O processo de desmontagem da Fonte Vaillancourt, em San Francisco, começou sob tensão e teve um início marcado por fogo acidental durante o corte de componentes metálicos. Equipes de construção acionaram água para conter as chamas, sem que danos significativos fossem registrados. A operação envolve tubos de aço soldados formam a estrutura Brutalist.
A remoção, iniciada em 4 de maio, ocorreu após o tribunal de apelação estadual negar um pedido para suspender o desmonte. A prefeitura afirma que a obra é necessária por questões de segurança e pela deterioração da instalação. Questionamentos sobre exposição a materiais perigosos também foram levantados.
As críticas cresceram, principalmente por parte da associação Friends of the Plaza, que sustenta falta de autorização de operações com possíveis resíduos de amianto e chumbo, além de questionar a falta de avisos ao público. A entidade aponta que o local não teria ambientes de proteção adequados para trabalhadores e visitantes.
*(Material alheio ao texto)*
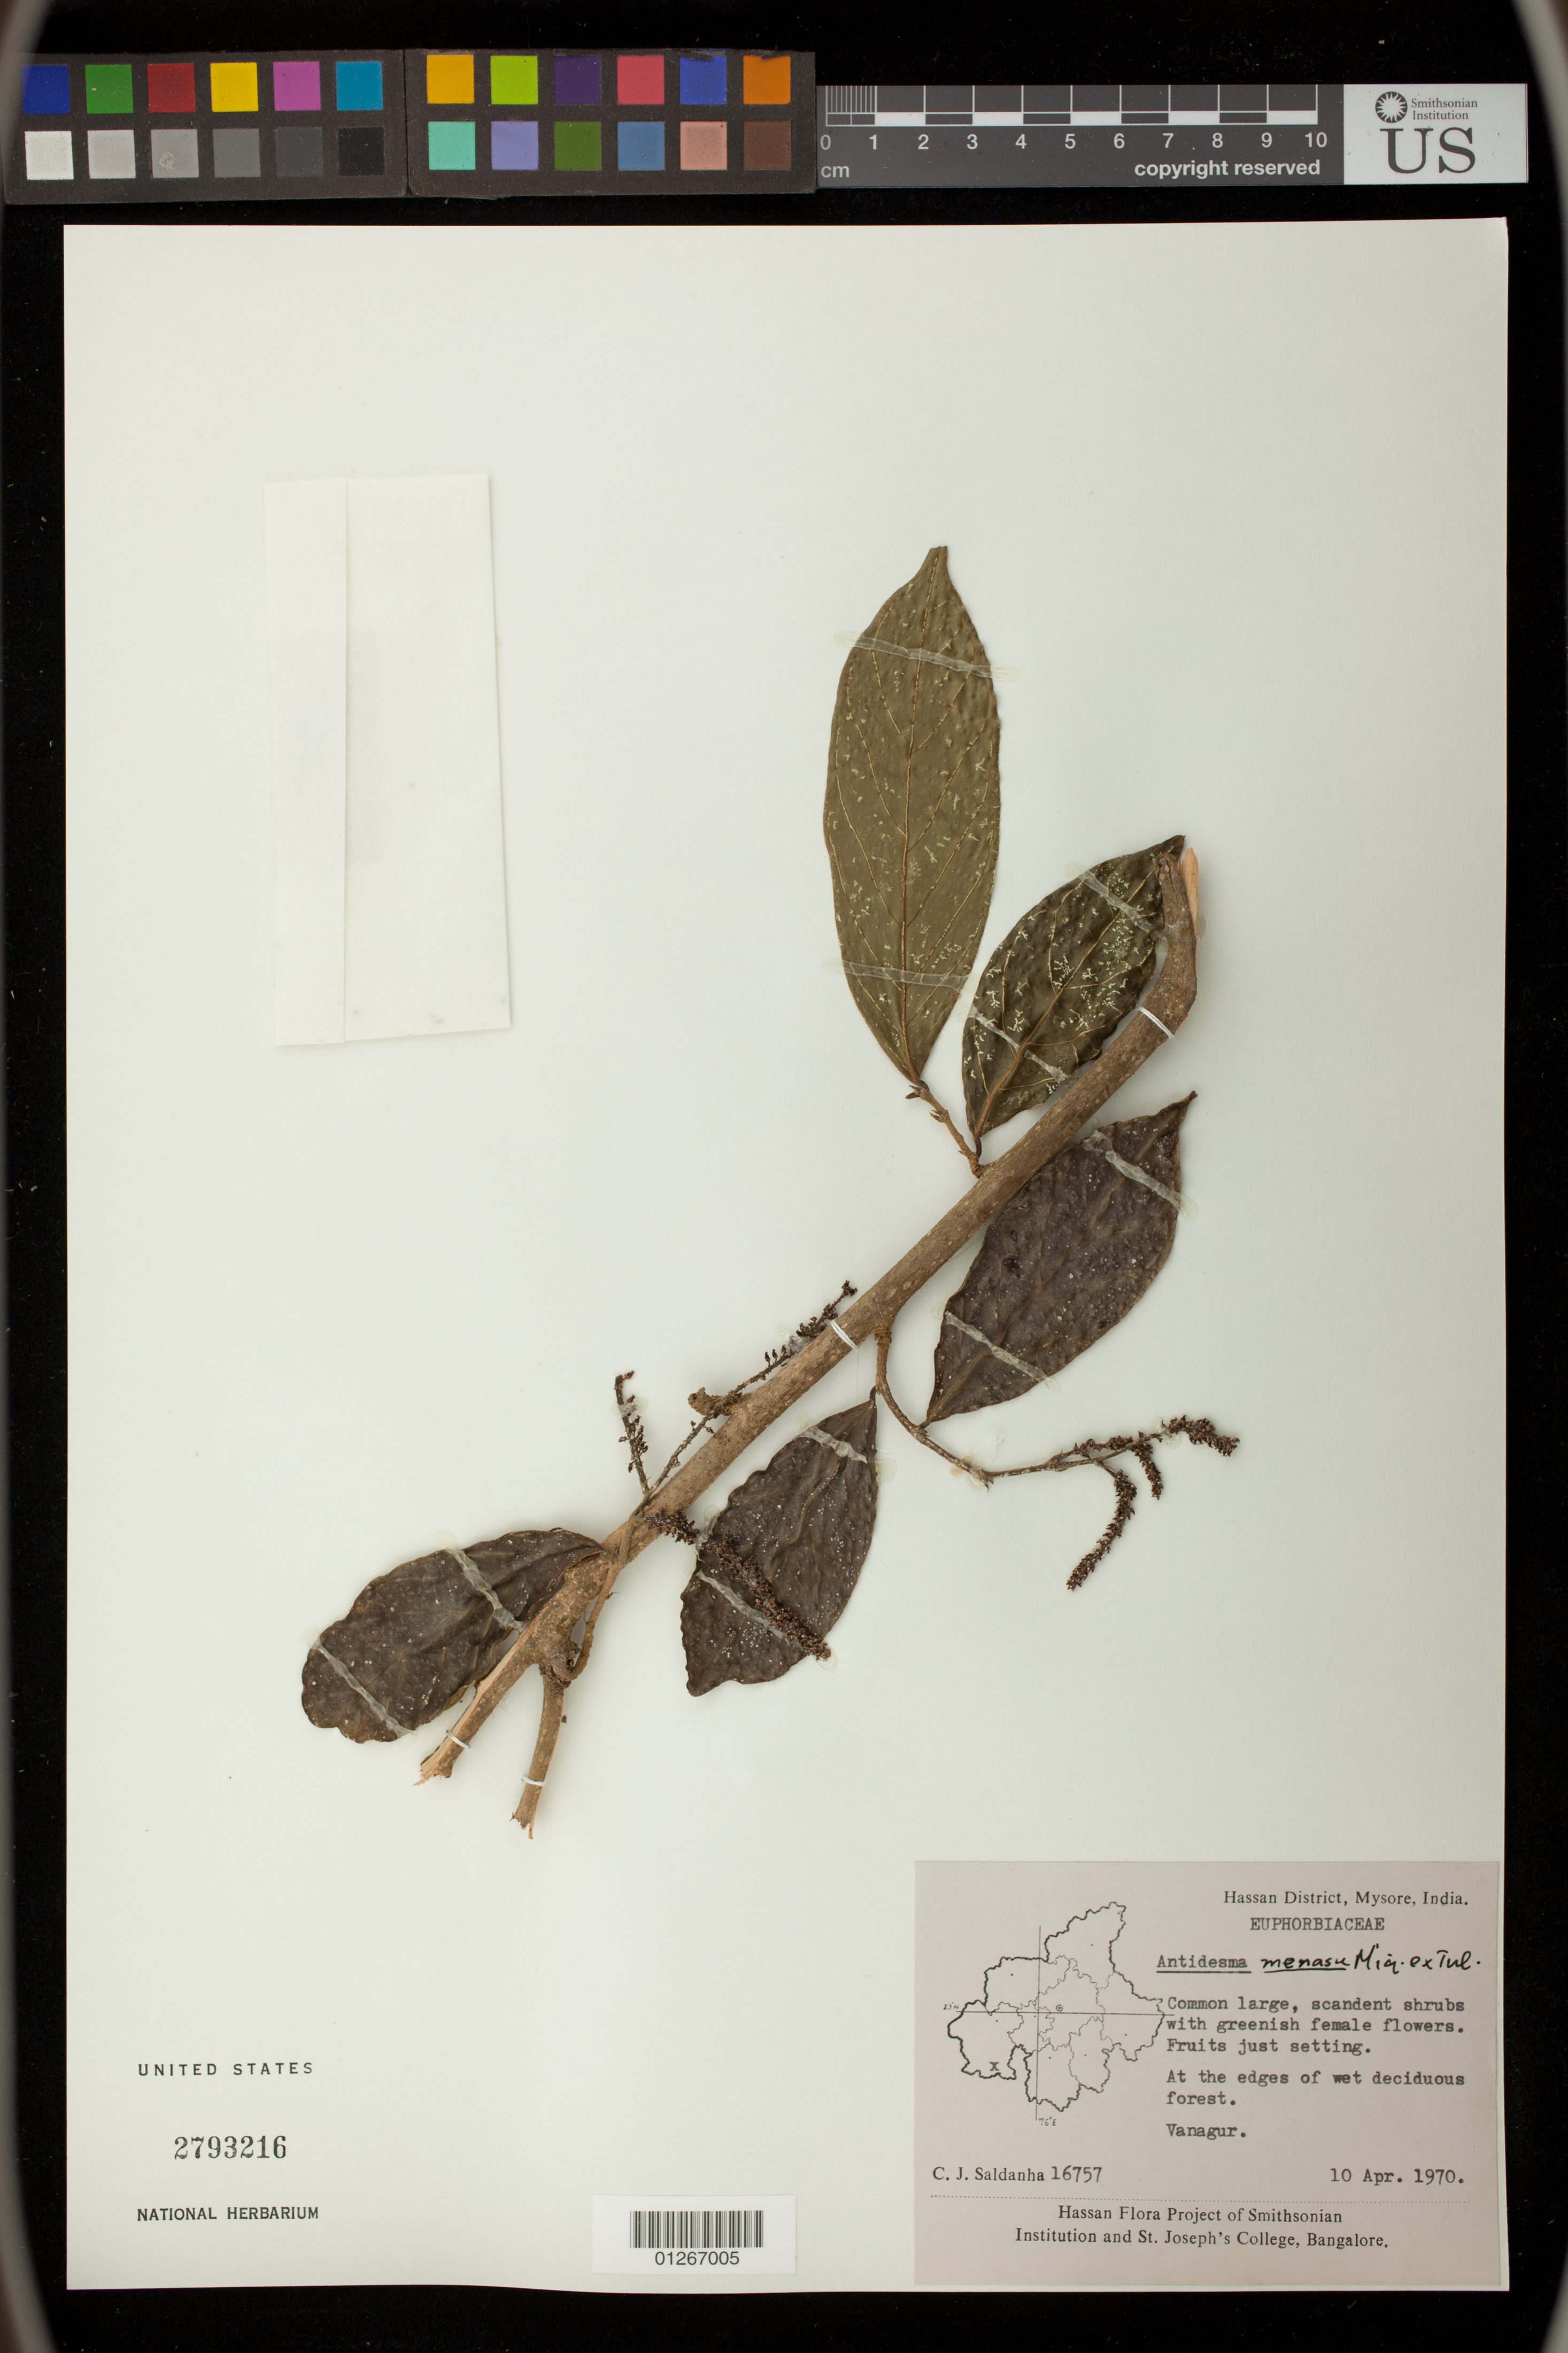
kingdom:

Contorno institucional e próximos passos
Relacionamentos entre a cidade, a empresa responsável pela obra e o grupo ativista permanecem tensos. A prefeitura informou que o enchimento de asbestos estaria encapsulado e que não haveria distúrbios do material, mas não detalhou o que isso significa na prática nem se houve orientação para licenças ou avisos públicos.
A decisão administrativa de desmontar o conjunto veio após avaliação de que o espaço Embarcadero Plaza necessita de requalificação. A cidade também destacou que o custo total do processo inclui a retirada, armazenamento por três anos e estudos para avaliação histórica do patrimônio.